#### Job item:
Copy every line of the listing exactly.

#### Data provided:
───

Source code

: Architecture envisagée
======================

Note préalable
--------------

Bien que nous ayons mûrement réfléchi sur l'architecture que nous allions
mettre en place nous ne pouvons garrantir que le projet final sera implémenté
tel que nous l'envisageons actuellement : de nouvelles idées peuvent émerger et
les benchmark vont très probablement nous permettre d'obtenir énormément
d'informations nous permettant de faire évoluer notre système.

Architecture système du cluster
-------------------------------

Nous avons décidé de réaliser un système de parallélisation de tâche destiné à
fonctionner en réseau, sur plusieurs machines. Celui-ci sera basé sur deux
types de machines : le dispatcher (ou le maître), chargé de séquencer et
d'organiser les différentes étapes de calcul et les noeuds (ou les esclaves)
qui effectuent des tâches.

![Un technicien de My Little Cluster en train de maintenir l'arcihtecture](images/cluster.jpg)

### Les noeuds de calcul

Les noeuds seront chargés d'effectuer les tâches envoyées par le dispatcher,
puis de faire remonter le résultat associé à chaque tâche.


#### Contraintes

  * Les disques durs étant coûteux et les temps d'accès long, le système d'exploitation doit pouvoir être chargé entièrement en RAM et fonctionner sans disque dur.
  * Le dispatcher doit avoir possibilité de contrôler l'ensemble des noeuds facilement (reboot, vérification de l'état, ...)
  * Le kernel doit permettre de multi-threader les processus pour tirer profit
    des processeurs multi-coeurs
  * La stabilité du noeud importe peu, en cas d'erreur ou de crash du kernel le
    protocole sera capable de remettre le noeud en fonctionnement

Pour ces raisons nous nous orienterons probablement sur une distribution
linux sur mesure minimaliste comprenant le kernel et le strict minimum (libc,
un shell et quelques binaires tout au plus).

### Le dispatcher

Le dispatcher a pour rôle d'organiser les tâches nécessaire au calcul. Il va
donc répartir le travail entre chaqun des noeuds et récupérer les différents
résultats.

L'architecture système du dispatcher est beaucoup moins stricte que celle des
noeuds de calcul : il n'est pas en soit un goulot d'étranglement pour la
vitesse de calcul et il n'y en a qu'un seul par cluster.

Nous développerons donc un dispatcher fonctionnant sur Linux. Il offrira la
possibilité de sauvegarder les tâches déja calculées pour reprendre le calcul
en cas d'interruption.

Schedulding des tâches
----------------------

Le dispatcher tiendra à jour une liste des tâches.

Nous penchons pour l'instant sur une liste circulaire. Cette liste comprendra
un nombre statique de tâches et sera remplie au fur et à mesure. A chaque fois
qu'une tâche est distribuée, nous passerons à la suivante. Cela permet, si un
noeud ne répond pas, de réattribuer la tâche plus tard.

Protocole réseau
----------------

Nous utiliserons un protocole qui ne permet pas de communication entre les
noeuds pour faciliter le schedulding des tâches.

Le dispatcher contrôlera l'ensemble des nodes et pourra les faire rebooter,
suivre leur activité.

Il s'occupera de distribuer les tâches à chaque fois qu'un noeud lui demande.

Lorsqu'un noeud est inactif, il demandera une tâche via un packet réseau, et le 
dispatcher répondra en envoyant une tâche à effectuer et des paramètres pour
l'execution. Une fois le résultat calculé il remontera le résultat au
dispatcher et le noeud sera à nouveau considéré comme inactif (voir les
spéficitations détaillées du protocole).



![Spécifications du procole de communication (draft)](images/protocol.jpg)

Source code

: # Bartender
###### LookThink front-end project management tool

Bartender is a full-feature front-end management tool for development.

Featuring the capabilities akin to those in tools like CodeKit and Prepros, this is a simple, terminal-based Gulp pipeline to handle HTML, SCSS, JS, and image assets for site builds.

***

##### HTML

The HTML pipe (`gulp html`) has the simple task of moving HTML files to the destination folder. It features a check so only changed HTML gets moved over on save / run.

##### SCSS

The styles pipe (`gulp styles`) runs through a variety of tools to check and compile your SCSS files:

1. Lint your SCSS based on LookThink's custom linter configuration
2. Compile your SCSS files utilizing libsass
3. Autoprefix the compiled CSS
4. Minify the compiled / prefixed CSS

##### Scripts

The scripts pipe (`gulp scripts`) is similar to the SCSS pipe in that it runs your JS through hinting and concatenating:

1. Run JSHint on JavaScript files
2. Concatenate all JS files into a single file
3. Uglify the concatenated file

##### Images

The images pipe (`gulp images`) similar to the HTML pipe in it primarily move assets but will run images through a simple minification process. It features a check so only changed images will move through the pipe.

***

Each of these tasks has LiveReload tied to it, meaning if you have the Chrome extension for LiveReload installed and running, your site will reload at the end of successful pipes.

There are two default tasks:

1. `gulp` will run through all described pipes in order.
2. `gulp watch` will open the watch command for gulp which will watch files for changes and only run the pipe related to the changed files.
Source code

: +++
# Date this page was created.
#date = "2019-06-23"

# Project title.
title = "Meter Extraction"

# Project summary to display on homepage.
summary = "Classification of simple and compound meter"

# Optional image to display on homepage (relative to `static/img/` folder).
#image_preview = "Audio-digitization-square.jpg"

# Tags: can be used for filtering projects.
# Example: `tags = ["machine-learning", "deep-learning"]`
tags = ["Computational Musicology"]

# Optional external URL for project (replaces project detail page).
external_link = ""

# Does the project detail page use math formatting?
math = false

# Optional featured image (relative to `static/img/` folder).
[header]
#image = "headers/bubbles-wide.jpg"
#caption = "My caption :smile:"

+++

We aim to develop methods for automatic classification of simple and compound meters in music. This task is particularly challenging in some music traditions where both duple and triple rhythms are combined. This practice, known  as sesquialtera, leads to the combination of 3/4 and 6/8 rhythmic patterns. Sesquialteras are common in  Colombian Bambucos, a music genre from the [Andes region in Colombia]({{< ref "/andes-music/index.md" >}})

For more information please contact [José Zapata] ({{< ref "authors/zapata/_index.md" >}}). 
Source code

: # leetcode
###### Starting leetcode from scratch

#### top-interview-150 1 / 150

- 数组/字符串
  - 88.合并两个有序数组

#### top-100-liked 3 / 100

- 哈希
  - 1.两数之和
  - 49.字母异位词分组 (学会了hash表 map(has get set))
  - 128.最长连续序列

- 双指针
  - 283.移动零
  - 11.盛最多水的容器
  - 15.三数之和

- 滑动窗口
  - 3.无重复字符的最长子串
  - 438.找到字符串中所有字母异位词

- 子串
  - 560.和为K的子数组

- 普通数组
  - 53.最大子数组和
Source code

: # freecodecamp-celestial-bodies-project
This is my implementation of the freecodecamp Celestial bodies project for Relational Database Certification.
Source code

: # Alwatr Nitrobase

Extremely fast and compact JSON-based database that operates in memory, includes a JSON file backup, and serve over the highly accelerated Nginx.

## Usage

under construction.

───

#### Task output:
Source code

: Architecture envisagée
======================

Note préalable
--------------

Bien que nous ayons mûrement réfléchi sur l'architecture que nous allions
mettre en place nous ne pouvons garrantir que le projet final sera implémenté
tel que nous l'envisageons actuellement : de nouvelles idées peuvent émerger et
les benchmark vont très probablement nous permettre d'obtenir énormément
d'informations nous permettant de faire évoluer notre système.

Architecture système du cluster
-------------------------------

Nous avons décidé de réaliser un système de parallélisation de tâche destiné à
fonctionner en réseau, sur plusieurs machines. Celui-ci sera basé sur deux
types de machines : le dispatcher (ou le maître), chargé de séquencer et
d'organiser les différentes étapes de calcul et les noeuds (ou les esclaves)
qui effectuent des tâches.

![Un technicien de My Little Cluster en train de maintenir l'arcihtecture](images/cluster.jpg)

### Les noeuds de calcul

Les noeuds seront chargés d'effectuer les tâches envoyées par le dispatcher,
puis de faire remonter le résultat associé à chaque tâche.


#### Contraintes

  * Les disques durs étant coûteux et les temps d'accès long, le système d'exploitation doit pouvoir être chargé entièrement en RAM et fonctionner sans disque dur.
  * Le dispatcher doit avoir possibilité de contrôler l'ensemble des noeuds facilement (reboot, vérification de l'état, ...)
  * Le kernel doit permettre de multi-threader les processus pour tirer profit
    des processeurs multi-coeurs
  * La stabilité du noeud importe peu, en cas d'erreur ou de crash du kernel le
    protocole sera capable de remettre le noeud en fonctionnement

Pour ces raisons nous nous orienterons probablement sur une distribution
linux sur mesure minimaliste comprenant le kernel et le strict minimum (libc,
un shell et quelques binaires tout au plus).

### Le dispatcher

Le dispatcher a pour rôle d'organiser les tâches nécessaire au calcul. Il va
donc répartir le travail entre chaqun des noeuds et récupérer les différents
résultats.

L'architecture système du dispatcher est beaucoup moins stricte que celle des
noeuds de calcul : il n'est pas en soit un goulot d'étranglement pour la
vitesse de calcul et il n'y en a qu'un seul par cluster.

Nous développerons donc un dispatcher fonctionnant sur Linux. Il offrira la
possibilité de sauvegarder les tâches déja calculées pour reprendre le calcul
en cas d'interruption.

Schedulding des tâches
----------------------

Le dispatcher tiendra à jour une liste des tâches.

Nous penchons pour l'instant sur une liste circulaire. Cette liste comprendra
un nombre statique de tâches et sera remplie au fur et à mesure. A chaque fois
qu'une tâche est distribuée, nous passerons à la suivante. Cela permet, si un
noeud ne répond pas, de réattribuer la tâche plus tard.

Protocole réseau
----------------

Nous utiliserons un protocole qui ne permet pas de communication entre les
noeuds pour faciliter le schedulding des tâches.

Le dispatcher contrôlera l'ensemble des nodes et pourra les faire rebooter,
suivre leur activité.

Il s'occupera de distribuer les tâches à chaque fois qu'un noeud lui demande.

Lorsqu'un noeud est inactif, il demandera une tâche via un packet réseau, et le 
dispatcher répondra en envoyant une tâche à effectuer et des paramètres pour
l'execution. Une fois le résultat calculé il remontera le résultat au
dispatcher et le noeud sera à nouveau considéré comme inactif (voir les
spéficitations détaillées du protocole).



![Spécifications du procole de communication (draft)](images/protocol.jpg)

Source code

: # Bartender
###### LookThink front-end project management tool

Bartender is a full-feature front-end management tool for development.

Featuring the capabilities akin to those in tools like CodeKit and Prepros, this is a simple, terminal-based Gulp pipeline to handle HTML, SCSS, JS, and image assets for site builds.

***

##### HTML

The HTML pipe (`gulp html`) has the simple task of moving HTML files to the destination folder. It features a check so only changed HTML gets moved over on save / run.

##### SCSS

The styles pipe (`gulp styles`) runs through a variety of tools to check and compile your SCSS files:

1. Lint your SCSS based on LookThink's custom linter configuration
2. Compile your SCSS files utilizing libsass
3. Autoprefix the compiled CSS
4. Minify the compiled / prefixed CSS

##### Scripts

The scripts pipe (`gulp scripts`) is similar to the SCSS pipe in that it runs your JS through hinting and concatenating:

1. Run JSHint on JavaScript files
2. Concatenate all JS files into a single file
3. Uglify the concatenated file

##### Images

The images pipe (`gulp images`) similar to the HTML pipe in it primarily move assets but will run images through a simple minification process. It features a check so only changed images will move through the pipe.

***

Each of these tasks has LiveReload tied to it, meaning if you have the Chrome extension for LiveReload installed and running, your site will reload at the end of successful pipes.

There are two default tasks:

1. `gulp` will run through all described pipes in order.
2. `gulp watch` will open the watch command for gulp which will watch files for changes and only run the pipe related to the changed files.
Source code

: +++
# Date this page was created.
#date = "2019-06-23"

# Project title.
title = "Meter Extraction"

# Project summary to display on homepage.
summary = "Classification of simple and compound meter"

# Optional image to display on homepage (relative to `static/img/` folder).
#image_preview = "Audio-digitization-square.jpg"

# Tags: can be used for filtering projects.
# Example: `tags = ["machine-learning", "deep-learning"]`
tags = ["Computational Musicology"]

# Optional external URL for project (replaces project detail page).
external_link = ""

# Does the project detail page use math formatting?
math = false

# Optional featured image (relative to `static/img/` folder).
[header]
#image = "headers/bubbles-wide.jpg"
#caption = "My caption :smile:"

+++

We aim to develop methods for automatic classification of simple and compound meters in music. This task is particularly challenging in some music traditions where both duple and triple rhythms are combined. This practice, known  as sesquialtera, leads to the combination of 3/4 and 6/8 rhythmic patterns. Sesquialteras are common in  Colombian Bambucos, a music genre from the [Andes region in Colombia]({{< ref "/andes-music/index.md" >}})

For more information please contact [José Zapata] ({{< ref "authors/zapata/_index.md" >}}). 
Source code

: # leetcode
###### Starting leetcode from scratch

#### top-interview-150 1 / 150

- 数组/字符串
  - 88.合并两个有序数组

#### top-100-liked 3 / 100

- 哈希
  - 1.两数之和
  - 49.字母异位词分组 (学会了hash表 map(has get set))
  - 128.最长连续序列

- 双指针
  - 283.移动零
  - 11.盛最多水的容器
  - 15.三数之和

- 滑动窗口
  - 3.无重复字符的最长子串
  - 438.找到字符串中所有字母异位词

- 子串
  - 560.和为K的子数组

- 普通数组
  - 53.最大子数组和
Source code

: # freecodecamp-celestial-bodies-project
This is my implementation of the freecodecamp Celestial bodies project for Relational Database Certification.
Source code

: # Alwatr Nitrobase

Extremely fast and compact JSON-based database that operates in memory, includes a JSON file backup, and serve over the highly accelerated Nginx.

## Usage

under construction.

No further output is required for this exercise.